___ Listed records

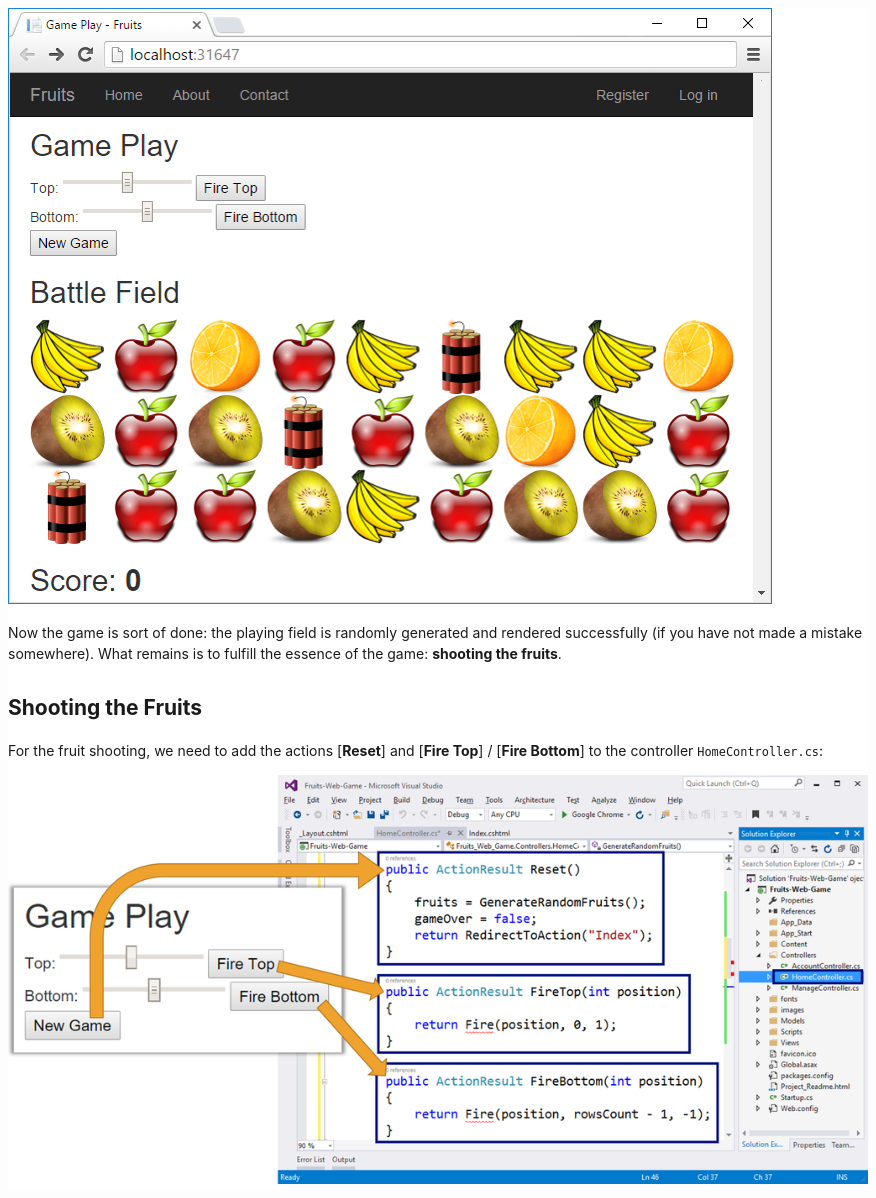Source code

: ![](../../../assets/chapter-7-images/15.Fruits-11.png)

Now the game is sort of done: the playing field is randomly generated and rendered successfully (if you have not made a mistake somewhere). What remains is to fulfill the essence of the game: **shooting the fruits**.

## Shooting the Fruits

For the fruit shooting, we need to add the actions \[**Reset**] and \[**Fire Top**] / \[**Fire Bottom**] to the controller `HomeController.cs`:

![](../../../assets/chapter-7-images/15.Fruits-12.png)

______

▸ Task goal: The result should be the full listing, retyped exactly and free of pictures.

▸ Solution to the exercise:
Source code

: ![](../../../assets/chapter-7-images/15.Fruits-11.png)

Now the game is sort of done: the playing field is randomly generated and rendered successfully (if you have not made a mistake somewhere). What remains is to fulfill the essence of the game: **shooting the fruits**.

## Shooting the Fruits

For the fruit shooting, we need to add the actions \[**Reset**] and \[**Fire Top**] / \[**Fire Bottom**] to the controller `HomeController.cs`:

![](../../../assets/chapter-7-images/15.Fruits-12.png)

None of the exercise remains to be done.